Insight into the properties and structures of vapor-liquid interface for imidazolium-based ionic liquids by molecular dynamics simulations

Abstract The ionic liquids (ILs) have been widely used in many areas. However, because of its hydrophilicity, it is very difficult to be purified and recycled, which is one of the great puzzles to the scientific community. In order to study water absorption and desorption of ILs, the free energy of a water molecule crossing IL plate was calculated in this work. As the vapor-liquid interface is necessary for the hydrophilicity of ILs, the vapor-liquid interface for 1-butyl-3-methylimidazolium tetrafluoroborates([Bmim][BF4])-water system was also studied by molecular dynamics simulations.
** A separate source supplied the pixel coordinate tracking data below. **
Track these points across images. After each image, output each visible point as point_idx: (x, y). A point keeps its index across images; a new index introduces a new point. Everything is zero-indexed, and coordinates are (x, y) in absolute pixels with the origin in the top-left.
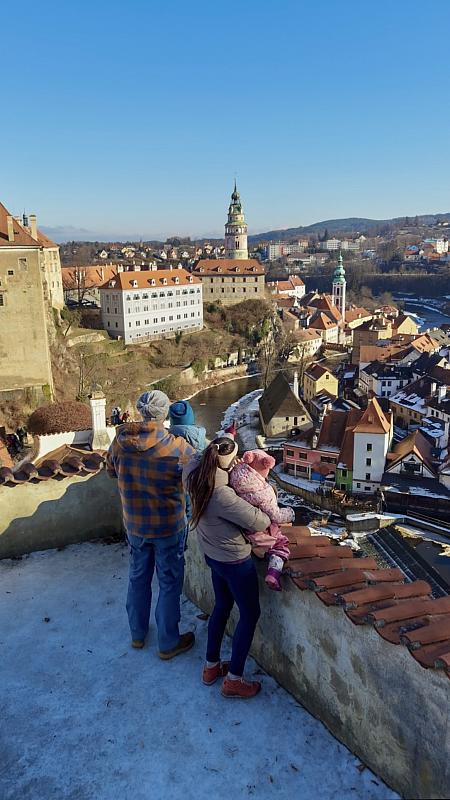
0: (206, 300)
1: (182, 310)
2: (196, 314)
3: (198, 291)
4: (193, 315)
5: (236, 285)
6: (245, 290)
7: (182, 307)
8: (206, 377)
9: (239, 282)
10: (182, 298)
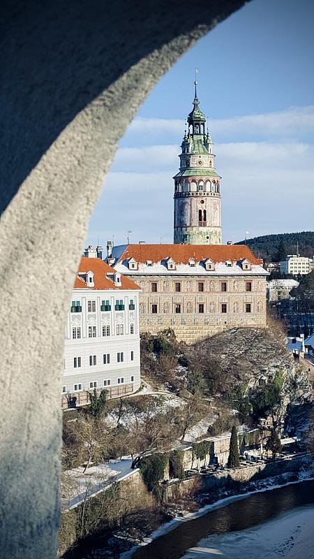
0: (147, 329)
1: (100, 346)
2: (127, 356)
3: (132, 307)
4: (120, 357)
5: (206, 298)
6: (224, 309)
7: (100, 338)
8: (169, 492)
9: (211, 291)
10: (100, 319)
It is very interesting to find that there is a good linear relationship between surface tension and water content in the interface layer, although it was reported that there is a nonlinear relationship between the surface tension and the water content of ILs aqueous solution. Our calculation is based on the composition at the interface, while the latter is based on the total water content. It was worth mentioning that water tended to be distributed in the inner layer of the interface, while IL was distributed in the outer layer of the interface, and the alkyl chain pointed to the vapor phase. The above findings could explain the nonlinear change of surface tension with total water content in the literature. The change rule of interface structure with water content was investigated by means of number density distribution and angle distribution. Besides, the excess chemical potential of the vapor-liquid phase was calculated, and the free energy of one water molecule crossing the IL slab has also been calculated.